The answers are increasingly clear.

Wisconsin Republicans are moving forward with their own taxpayer-financed election examination, and as Reuters reported, Pennsylvania Republicans are doing the same.

Republican lawmakers in Pennsylvania kicked off an "election integrity" review with a public hearing on Thursday, joining partisan efforts in other battleground states to cast doubts on former President Donald Trump's November election loss. The hearing at the State Capitol in Harrisburg was the first step in what is expected to be an expansive review of the 2020 election....

To the extent that the hearing itself was relevant, state legislators heard from a Republican county commissioner who didn't see any evidence of election wrongdoing or fraud.

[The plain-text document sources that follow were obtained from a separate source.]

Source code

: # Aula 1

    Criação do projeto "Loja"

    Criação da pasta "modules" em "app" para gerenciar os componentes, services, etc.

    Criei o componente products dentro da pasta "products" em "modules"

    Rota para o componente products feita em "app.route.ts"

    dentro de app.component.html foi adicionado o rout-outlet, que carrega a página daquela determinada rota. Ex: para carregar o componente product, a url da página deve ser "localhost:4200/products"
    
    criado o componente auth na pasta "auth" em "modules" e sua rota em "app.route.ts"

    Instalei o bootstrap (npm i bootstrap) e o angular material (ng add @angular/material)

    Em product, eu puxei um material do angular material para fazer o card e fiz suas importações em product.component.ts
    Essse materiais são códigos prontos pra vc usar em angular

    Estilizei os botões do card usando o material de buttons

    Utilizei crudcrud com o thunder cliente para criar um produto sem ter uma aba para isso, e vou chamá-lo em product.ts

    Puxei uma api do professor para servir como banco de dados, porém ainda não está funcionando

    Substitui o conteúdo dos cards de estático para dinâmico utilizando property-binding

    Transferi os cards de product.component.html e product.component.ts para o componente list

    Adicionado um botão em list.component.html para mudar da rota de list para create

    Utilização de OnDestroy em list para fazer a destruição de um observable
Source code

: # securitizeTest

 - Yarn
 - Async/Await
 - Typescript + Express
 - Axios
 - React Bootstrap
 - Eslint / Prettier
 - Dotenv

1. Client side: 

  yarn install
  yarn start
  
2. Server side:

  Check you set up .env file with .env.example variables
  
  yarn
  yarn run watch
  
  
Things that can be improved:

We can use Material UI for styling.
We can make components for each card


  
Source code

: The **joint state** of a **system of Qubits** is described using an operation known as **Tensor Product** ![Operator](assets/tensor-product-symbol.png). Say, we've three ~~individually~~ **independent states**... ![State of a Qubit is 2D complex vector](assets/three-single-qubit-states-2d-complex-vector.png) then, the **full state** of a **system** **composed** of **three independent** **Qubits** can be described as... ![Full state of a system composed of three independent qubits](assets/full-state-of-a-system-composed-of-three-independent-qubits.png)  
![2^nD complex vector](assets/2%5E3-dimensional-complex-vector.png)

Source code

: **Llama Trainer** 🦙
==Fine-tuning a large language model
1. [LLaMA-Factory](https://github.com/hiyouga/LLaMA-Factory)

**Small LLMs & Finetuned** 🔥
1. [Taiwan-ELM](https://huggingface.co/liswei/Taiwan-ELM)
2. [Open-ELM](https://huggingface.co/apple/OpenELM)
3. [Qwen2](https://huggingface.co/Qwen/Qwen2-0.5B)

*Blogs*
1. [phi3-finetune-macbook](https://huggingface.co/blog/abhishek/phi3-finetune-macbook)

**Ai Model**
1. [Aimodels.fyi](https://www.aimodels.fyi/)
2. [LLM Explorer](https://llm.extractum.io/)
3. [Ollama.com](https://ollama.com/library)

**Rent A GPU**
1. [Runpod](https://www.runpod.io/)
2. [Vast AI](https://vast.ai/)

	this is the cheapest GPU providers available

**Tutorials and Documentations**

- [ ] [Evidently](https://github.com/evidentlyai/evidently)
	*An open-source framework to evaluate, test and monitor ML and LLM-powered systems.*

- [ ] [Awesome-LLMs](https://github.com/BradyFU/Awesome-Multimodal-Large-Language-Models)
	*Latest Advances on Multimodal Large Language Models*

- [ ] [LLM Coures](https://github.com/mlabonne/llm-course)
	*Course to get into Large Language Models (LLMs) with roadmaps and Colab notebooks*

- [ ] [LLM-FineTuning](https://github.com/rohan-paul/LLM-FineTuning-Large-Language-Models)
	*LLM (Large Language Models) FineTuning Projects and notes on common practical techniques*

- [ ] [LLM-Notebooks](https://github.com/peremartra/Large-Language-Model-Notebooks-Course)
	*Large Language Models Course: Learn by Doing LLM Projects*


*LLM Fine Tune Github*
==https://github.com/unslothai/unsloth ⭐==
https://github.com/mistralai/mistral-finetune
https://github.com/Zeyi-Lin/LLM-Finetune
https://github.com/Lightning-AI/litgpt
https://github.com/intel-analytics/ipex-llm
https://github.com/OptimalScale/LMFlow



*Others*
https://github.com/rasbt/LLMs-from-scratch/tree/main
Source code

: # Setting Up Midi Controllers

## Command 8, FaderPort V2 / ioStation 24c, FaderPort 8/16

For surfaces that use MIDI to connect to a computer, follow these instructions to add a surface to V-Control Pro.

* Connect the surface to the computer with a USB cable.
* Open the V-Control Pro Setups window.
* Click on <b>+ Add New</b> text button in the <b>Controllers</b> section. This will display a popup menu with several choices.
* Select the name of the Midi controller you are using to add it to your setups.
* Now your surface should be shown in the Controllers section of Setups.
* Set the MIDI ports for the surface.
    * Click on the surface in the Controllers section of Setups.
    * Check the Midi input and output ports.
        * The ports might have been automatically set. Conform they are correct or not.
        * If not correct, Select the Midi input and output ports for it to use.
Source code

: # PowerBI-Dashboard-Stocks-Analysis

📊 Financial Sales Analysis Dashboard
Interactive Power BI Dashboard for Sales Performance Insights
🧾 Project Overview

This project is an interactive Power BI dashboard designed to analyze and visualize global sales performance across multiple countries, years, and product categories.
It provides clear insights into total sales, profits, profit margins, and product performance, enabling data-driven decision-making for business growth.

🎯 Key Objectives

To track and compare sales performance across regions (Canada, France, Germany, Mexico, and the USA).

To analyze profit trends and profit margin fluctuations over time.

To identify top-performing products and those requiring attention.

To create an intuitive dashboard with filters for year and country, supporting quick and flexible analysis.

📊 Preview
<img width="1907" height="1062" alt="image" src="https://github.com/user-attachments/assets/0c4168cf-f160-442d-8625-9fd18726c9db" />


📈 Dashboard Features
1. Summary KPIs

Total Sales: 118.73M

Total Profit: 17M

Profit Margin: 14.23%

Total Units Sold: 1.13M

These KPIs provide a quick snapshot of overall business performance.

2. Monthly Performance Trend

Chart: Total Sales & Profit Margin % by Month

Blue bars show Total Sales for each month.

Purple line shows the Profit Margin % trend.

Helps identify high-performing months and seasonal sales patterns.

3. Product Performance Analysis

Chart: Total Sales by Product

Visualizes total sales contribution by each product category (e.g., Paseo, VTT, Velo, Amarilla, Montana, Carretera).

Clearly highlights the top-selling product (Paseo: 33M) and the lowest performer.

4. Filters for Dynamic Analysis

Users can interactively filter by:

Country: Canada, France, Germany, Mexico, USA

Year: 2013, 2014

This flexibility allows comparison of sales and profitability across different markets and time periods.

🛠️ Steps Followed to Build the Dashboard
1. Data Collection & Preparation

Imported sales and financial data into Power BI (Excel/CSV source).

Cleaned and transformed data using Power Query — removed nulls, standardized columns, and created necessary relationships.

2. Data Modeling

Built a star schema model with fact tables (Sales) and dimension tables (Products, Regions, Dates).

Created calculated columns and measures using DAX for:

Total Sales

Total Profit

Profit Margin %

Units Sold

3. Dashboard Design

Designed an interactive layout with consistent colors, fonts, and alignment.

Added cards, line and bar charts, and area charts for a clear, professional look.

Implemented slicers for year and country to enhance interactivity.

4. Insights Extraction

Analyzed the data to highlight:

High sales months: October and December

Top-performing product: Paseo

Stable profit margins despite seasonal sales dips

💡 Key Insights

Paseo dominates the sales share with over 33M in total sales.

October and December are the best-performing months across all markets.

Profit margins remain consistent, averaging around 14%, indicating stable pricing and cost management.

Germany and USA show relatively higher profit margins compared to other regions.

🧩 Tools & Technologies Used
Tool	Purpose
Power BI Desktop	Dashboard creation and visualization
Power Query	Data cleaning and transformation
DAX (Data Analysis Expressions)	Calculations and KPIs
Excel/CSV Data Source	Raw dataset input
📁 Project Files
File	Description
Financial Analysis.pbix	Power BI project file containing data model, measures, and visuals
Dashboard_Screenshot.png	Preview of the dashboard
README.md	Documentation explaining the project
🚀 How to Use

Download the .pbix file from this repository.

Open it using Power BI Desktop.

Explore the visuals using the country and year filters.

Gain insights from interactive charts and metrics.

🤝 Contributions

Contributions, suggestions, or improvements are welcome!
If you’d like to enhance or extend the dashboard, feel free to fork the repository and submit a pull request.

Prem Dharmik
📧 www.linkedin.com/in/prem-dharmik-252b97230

It led Josh Shapiro, Pennsylvania's Democratic state attorney general, to describe the event as "a complete dud."

But the quality of the hearing is less important than its existence: Pennsylvania Republicans are conducting a "full forensic investigation" for no good reason.

The state Senate's top Republican, President Pro Tempore Jake Corman, recently told a conservative media personality that he and his GOP colleagues are justified in this partisan exercise, not because there's evidence of wrongdoing, but because they think evidence of wrongdoing might emerge if they keep looking for it.

"I don't necessarily have faith in the results," Corman said last month. "I think that there were many problems in our election that we need to get to the bottom of."

But as we've discussed, the state senator's hunches are based on nothing, and literally no one has produced any evidence of "many problems" in Pennsylvania's 2020 elections. A couple of Trump voters were caught trying to cast illegal ballots on behalf of dead relatives, but in a state in which roughly 7 million Pennsylvanians voted, the vanishingly small number of Republicans who tried and failed to commit fraud was inconsequential.

By all appearances, Corman lacks "faith in the results" because voters in his state had the audacity to support the Democratic ticket – just as Pennsylvania voters did in 2012. And 2008. And 2004. And 2000. And 1996. And 1992.

Indeed, as the NBC News recently reported, after the official tally showed President Joe Biden winning the Keystone State, "Pennsylvania conducted two-post election audits confirming the accuracy of last fall's count, and the results were certified."

And yet, here we are, watching a wildly unnecessary "review" get underway anyway.

Proponents have said the review is necessary to look for irregularities that exist in the minds of conspiracy theorists. But as the circus in Arizona has made clear, the actual goal of these endeavors is to undermine public confidence in American elections and create a pretense for additional anti-voting measures.